In the March 2024 edition of the journal Forest Ecology and Management, Brewer writes that in fire restoration areas – forests that have undergone prescribed burns – one species, post oak, is regenerating more slowly than other trees and undergrowth, causing their numbers to dwindle.
“Our focus is what’s happening with post oak,” he said. “We want to figure out what’s going on. Why is this happening?”
“We’re learning that when people talk about the fire-oak hypothesis – that oaks need fire to regenerate – they’re generally thinking about what’s needed to go from that seedling to sapling stage. We’re saying there are other factors that influence natural regeneration.”
The plight of the post oak is important because oaks are important, and their loss would weaken North American ecosystems, Brewer said. As a keystone species, oaks support more life forms than any other North American tree and provide home, food and environment to fungi, insects, birds and mammals.
“More insects feed off of oak trees than any other plant in North America,” he said. “This is not just about the trees.”
Brewer’s team conducted its research in a restored oak woodland near Holly Springs. What they found was that post oak – a species usually found along ridgelines and in uplands – is losing ground to lowland and floodplain trees such as maples, sweetgums and white oak.
What is the reason for the change? Not enough fire.
Fire serves an important role in forest ecosystems. It cleans out undergrowth and leaf litter, clears canopies so sunlight can reach the forest floor and encourages biodiversity. Older trees can withstand fire that may shrivel saplings, making the competition for resources less fierce.
Before humans began extinguishing and preventing fires in inhabited areas, occasional fires helped keep lowland trees, including white oak, in the lowlands and post oaks on the ridgeline. Without these occasional burns, however, lowland trees are climbing, and the post oaks are running out of room.
“It’s not so much that we don’t want white oak, maples, or sweetgums; it’s that we don’t want to lose post oak,” he said. “Our worry is, if fire suppression stays in place, post oak would essentially ‘fall off the ridge.'”
Using controlled burns to return fire to the landscape, however, did not solve the problem as effectively as Brewer hoped. Instead, his research indicates that white oak seedlings were more viable – and more plentiful – than those of post oaks.
Invasive grasses also crowd out young post oaks and reduce their survival rates.
“This is the big difference: we have this species (white oak) that was historically down in the floodplains, but it is responding positively to fire suppression and is also responding positively to our restoration of fire,” Brewer said.

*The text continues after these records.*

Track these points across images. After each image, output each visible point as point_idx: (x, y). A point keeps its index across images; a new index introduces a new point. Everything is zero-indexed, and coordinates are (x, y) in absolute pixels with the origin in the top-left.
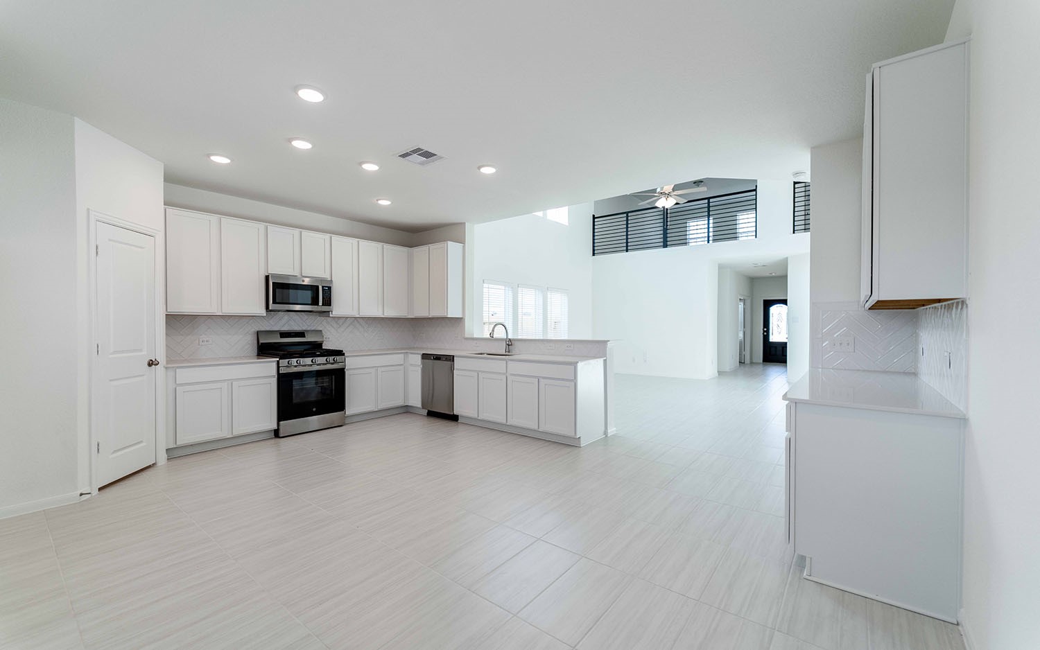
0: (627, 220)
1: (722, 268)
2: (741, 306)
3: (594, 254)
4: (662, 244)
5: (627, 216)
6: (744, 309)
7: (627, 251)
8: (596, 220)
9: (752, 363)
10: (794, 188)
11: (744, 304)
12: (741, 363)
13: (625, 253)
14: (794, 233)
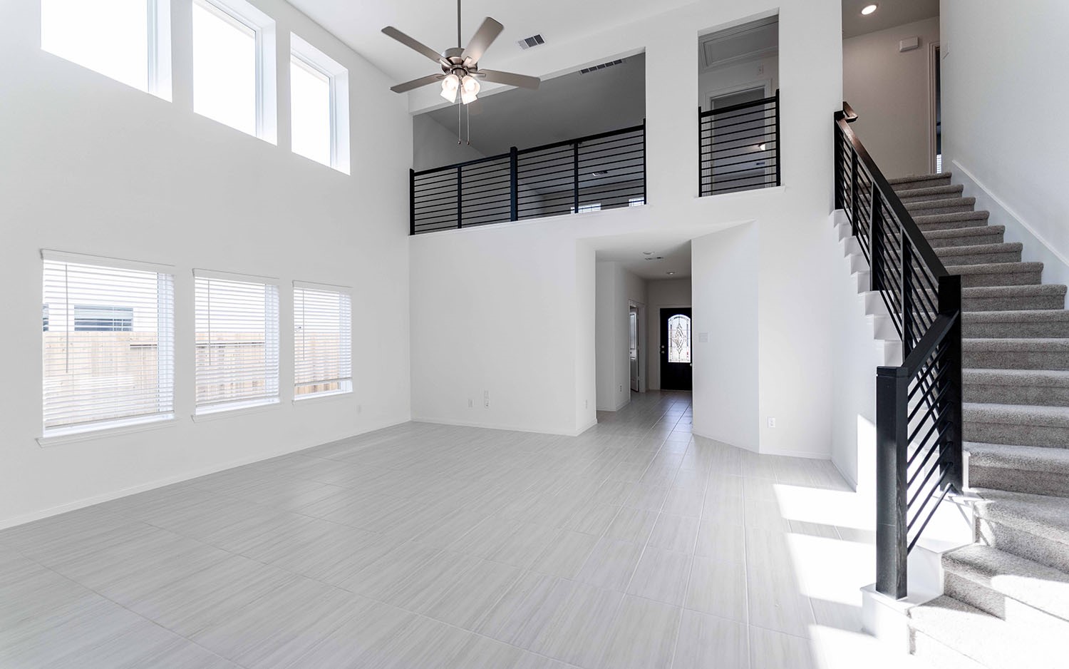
0: (460, 178)
1: (602, 260)
2: (633, 317)
3: (412, 232)
4: (509, 215)
5: (460, 172)
6: (638, 320)
7: (460, 226)
8: (416, 178)
9: (648, 391)
10: (700, 124)
11: (638, 314)
12: (634, 390)
13: (457, 231)
14: (700, 195)
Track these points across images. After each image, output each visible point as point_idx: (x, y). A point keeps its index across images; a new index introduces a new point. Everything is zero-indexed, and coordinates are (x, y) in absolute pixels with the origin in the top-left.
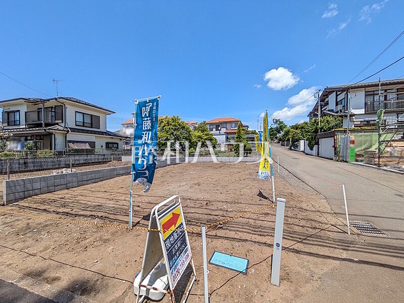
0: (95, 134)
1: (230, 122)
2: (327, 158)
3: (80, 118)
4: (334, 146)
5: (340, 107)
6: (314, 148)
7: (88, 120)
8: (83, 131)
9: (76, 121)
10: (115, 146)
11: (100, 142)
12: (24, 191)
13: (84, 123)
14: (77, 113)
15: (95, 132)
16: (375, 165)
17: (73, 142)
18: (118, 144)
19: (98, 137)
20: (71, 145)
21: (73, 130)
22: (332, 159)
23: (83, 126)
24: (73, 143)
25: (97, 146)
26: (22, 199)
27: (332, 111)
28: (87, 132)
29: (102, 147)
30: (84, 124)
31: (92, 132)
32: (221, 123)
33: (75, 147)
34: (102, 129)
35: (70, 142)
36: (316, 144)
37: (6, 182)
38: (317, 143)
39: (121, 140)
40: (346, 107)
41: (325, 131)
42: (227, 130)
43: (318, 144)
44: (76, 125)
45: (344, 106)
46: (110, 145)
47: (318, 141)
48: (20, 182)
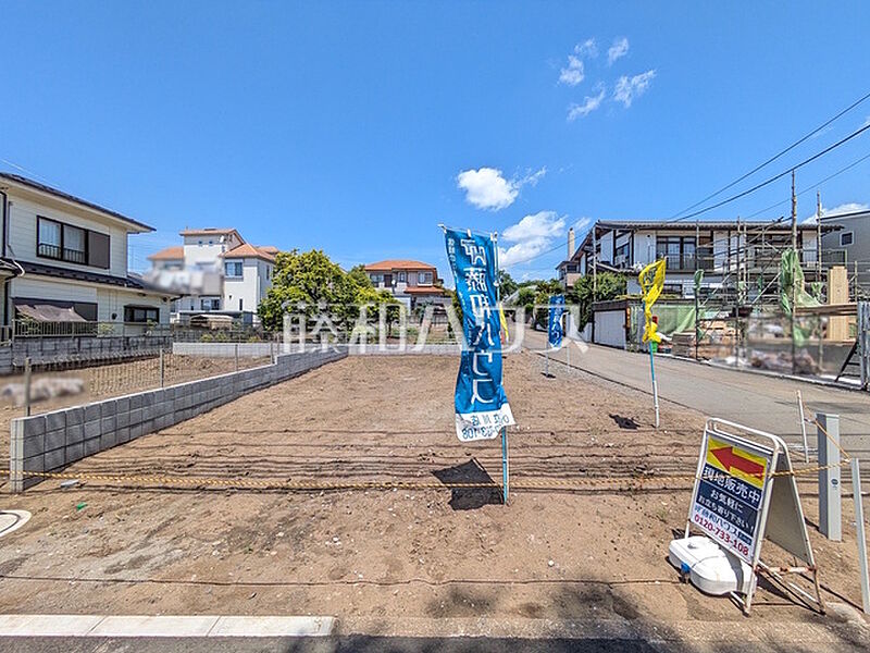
0: (97, 281)
1: (416, 271)
2: (611, 347)
3: (50, 235)
4: (625, 326)
5: (621, 259)
6: (586, 329)
7: (74, 243)
8: (62, 273)
9: (38, 246)
10: (150, 314)
11: (111, 304)
12: (65, 447)
13: (62, 249)
14: (40, 220)
15: (97, 278)
16: (690, 357)
17: (32, 302)
18: (157, 310)
19: (104, 289)
20: (24, 310)
21: (33, 269)
22: (623, 348)
23: (62, 259)
24: (32, 306)
25: (103, 316)
26: (60, 468)
27: (608, 263)
28: (75, 275)
29: (114, 317)
30: (62, 254)
31: (87, 277)
32: (397, 272)
33: (41, 315)
34: (114, 270)
35: (19, 301)
36: (589, 321)
37: (25, 421)
38: (592, 320)
39: (165, 300)
40: (630, 259)
41: (604, 298)
42: (408, 286)
43: (593, 322)
44: (38, 255)
45: (628, 257)
46: (138, 314)
47: (593, 315)
48: (57, 420)
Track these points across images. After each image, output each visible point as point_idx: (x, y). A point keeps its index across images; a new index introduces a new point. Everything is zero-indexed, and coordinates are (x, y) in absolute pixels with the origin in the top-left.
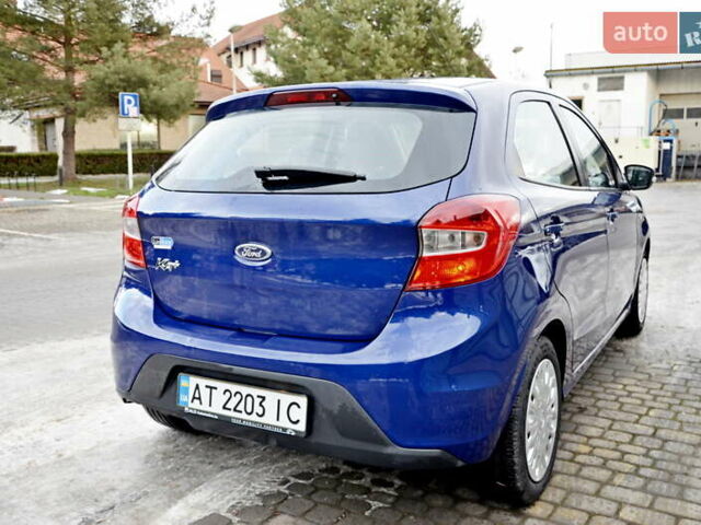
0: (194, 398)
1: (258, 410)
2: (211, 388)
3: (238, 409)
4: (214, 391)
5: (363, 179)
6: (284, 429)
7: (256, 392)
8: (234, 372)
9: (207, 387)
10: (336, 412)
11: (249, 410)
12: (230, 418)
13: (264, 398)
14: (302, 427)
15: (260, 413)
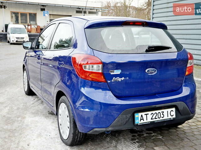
0: (141, 119)
1: (162, 116)
2: (146, 114)
3: (156, 118)
4: (147, 115)
6: (170, 119)
9: (145, 115)
11: (159, 117)
13: (163, 112)
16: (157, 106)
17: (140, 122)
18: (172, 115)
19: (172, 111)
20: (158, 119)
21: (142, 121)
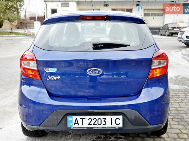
0: (75, 123)
2: (83, 119)
4: (84, 119)
5: (129, 46)
6: (115, 127)
7: (101, 117)
8: (94, 112)
9: (81, 119)
10: (133, 119)
12: (92, 127)
13: (105, 119)
14: (121, 125)
15: (104, 123)
16: (96, 111)
17: (74, 126)
18: (118, 123)
19: (118, 119)
20: (98, 126)
21: (76, 125)
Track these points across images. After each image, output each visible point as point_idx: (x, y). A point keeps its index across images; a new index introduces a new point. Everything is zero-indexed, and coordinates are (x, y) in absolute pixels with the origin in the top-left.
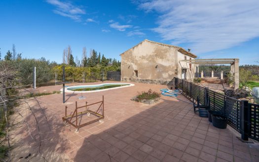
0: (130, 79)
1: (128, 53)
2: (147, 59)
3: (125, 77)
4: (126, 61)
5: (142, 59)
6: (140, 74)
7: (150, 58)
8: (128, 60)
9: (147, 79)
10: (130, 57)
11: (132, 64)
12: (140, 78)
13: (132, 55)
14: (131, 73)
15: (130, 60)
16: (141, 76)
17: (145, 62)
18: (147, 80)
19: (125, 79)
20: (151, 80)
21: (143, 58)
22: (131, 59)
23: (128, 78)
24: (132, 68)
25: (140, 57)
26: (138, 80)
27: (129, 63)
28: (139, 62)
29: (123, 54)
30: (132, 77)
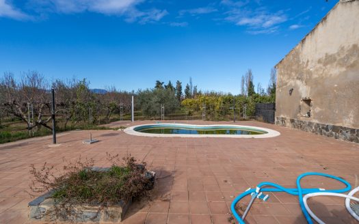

“The white oak is making the transition from seed and sapling to small tree. It’s replacing itself. Post oak is doing that too, but not to the same extent.”
Fire-restored woodland that is rich in oak has a greater diversity of plant life, more food for local insect and animal life, and a healthier ecosystem, he said. The goal of Brewer’s research is to re-create these fire-restored oak woodlands across the eastern United States.
“A lot of people don’t understand why anyone would go burn something like this, but it’s important to know why we’re doing this and some of the issues that we are trying to address scientifically,” he said. “We’re trying to come up with better ways of understanding these problems.”